Eventually the prime minister’s gaze fell on Cannon. ‘So this afternoon it is,’ he said.
‘Certainly, if you want the announcement of the general election to come a poor second on the news agenda, go ahead, prime minister.’ He stopped and looked round the usual faces. ‘The David Eyam story will push you off the front page,’ he continued. ‘All the TV channels are leading on it now. Even though it’s an open secret that you are going to call the election, the Eyam story has huge momentum. More and more detail is being added at every bulletin and we’re only a couple of hours into this thing.’
‘But Eyam is the enemy. We are his victims,’ said Temple hopelessly. ‘He is attempting to distort the legitimate democratic process.’
Cannon blinked rapidly. ‘That’s not the way it is being presented, prime minister. The main thrust of the coverage is that a practising paedophile was at the heart of government and had access to all the nation’s secrets. An issue of competency is being raised, even though it is well over two years old. We have received a hundred calls from journalists in the last hour, and most are asking why a man who went to the trouble of staging his own death in such an elaborate fashion would bother to come back to certain imprisonment. It doesn’t make sense and when a story doesn’t add up like this it becomes an obsession. The media won’t want to let it go, not even for you.’

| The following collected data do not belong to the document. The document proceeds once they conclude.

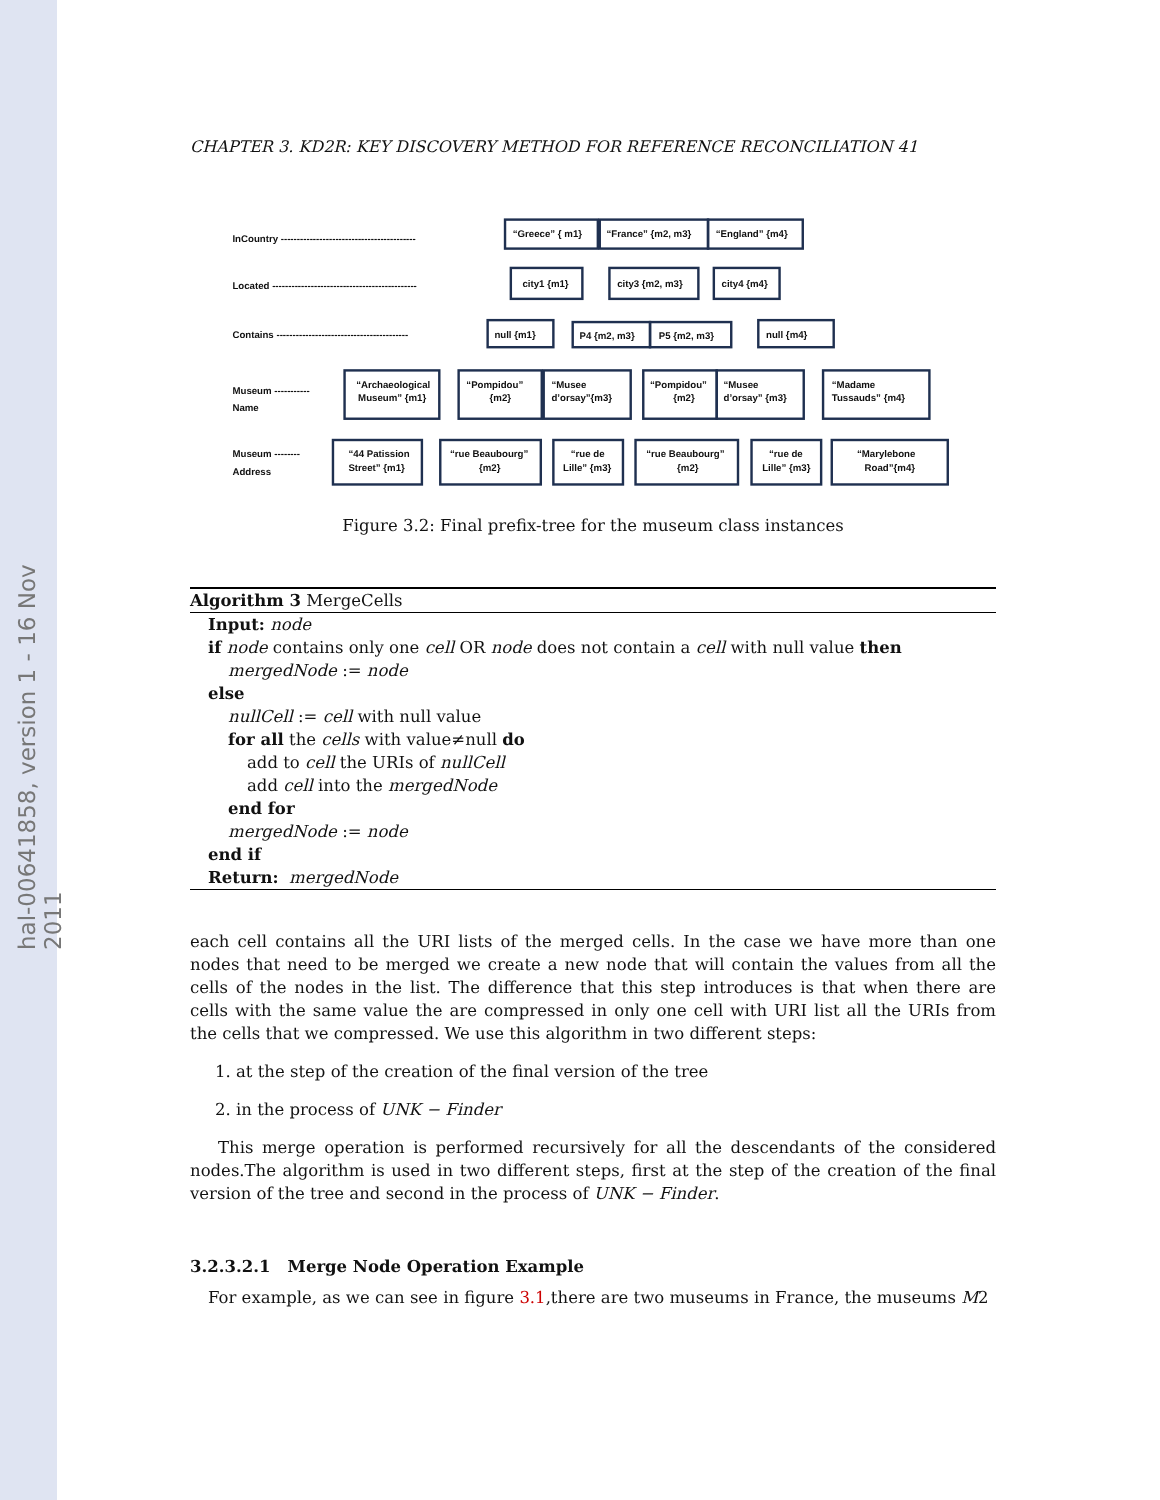hal-00641858, version 1 - 16 Nov 2011
CHAPTER 3. KD2R: KEY DISCOVERY METHOD FOR REFERENCE RECONCILIATION 41
InCountry ------------------------------------------
Located ---------------------------------------------
Contains -----------------------------------------
Museum -----------
Name
Museum --------
Address
“Greece” { m1}
“France” {m2, m3}
“England” {m4}
city1 {m1}
city3 {m2, m3}
city4 {m4}
null {m1}
P4 {m2, m3}
P5 {m2, m3}
null {m4}
“Archaeological
Museum” {m1}
“Pompidou”
{m2}
“Musee
d’orsay”{m3}
“Pompidou”
{m2}
“Musee
d’orsay” {m3}
“Madame
Tussauds” {m4}
“44 Patission
Street” {m1}
“rue Beaubourg”
{m2}
“rue de
Lille” {m3}
“rue Beaubourg”
{m2}
“rue de
Lille” {m3}
“Marylebone
Road”{m4}
Figure 3.2: Final prefix-tree for the museum class instances
Algorithm 3 MergeCells
Input: node
if node contains only one cell OR node does not contain a cell with null value then
mergedNode := node
else
nullCell := cell with null value
for all the cells with value≠null do
add to cell the URIs of nullCell
add cell into the mergedNode
end for
mergedNode := node
end if
Return: mergedNode
each cell contains all the URI lists of the merged cells. In the case we have more than one nodes that need to be merged we create a new node that will contain the values from all the cells of the nodes in the list. The difference that this step introduces is that when there are cells with the same value the are compressed in only one cell with URI list all the URIs from the cells that we compressed. We use this algorithm in two different steps:
1. at the step of the creation of the final version of the tree
2. in the process of UNK − Finder
This merge operation is performed recursively for all the descendants of the considered nodes.The algorithm is used in two different steps, first at the step of the creation of the final version of the tree and second in the process of UNK − Finder.
3.2.3.2.1 Merge Node Operation Example
For example, as we can see in figure 3.1,there are two museums in France, the museums M2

‘As soon as Eyam is arrested that will all have to stop.’
‘But you can’t say when that will be. Eyam’s associate has just removed a suspect from beneath our noses. Why? Why did Kate Lockhart take that risk? We can make some educated guesses but we don’t know.’
‘That woman,’ snapped Temple, ‘is the pivot of the whole plot. This is the second time she has made a fool of us today.’
‘Well, we did train her,’ said Cannon. ‘The point is that we haven’t been able to lay a hand on Eyam. We don’t know where he is. Intelligence led us to believe that there was going to be some sort of press conference in a hotel. That is beginning to look extremely unlikely. So far nothing has happened. In the last hour the St James’s Library has been raided by the police and Security Service in a manner that is now being condemned as oppressive. It’s like raiding the Women’s Institute. There are TV crews outside there now. Apparently police were acting on intelligence but clearly the information was wrong and now the great and good on the library’s board are going to cause hell about the oppressive behaviour. You’ve got the army on the streets, thousands of people being stopped and searched, scores being secretly held against their will and without legal representation.’ He stopped. ‘I respectfully submit that these are not auspicious circumstances in which to call an election where you are going to be arguing for continuation of calm, orderly government. Give the police time to arrest and charge Eyam, then call the election. Let this storm blow itself out in the media overnight.’ Cannon sat back, knowing he had used every reasonable argument. The only things left were the four sheets of paper in his pocket.
There was further discussion lasting ten minutes, in which Cannon took no part. At length Temple said he would consult further and asked Dawn Gruppo to be in touch with the palace and the office of the president of the European Council, who was due at Number Ten the next morning.
As they rose, Temple murmured to Cannon: ‘We’ve got to get the woman Lockhart – she’s clearly the key to it all.’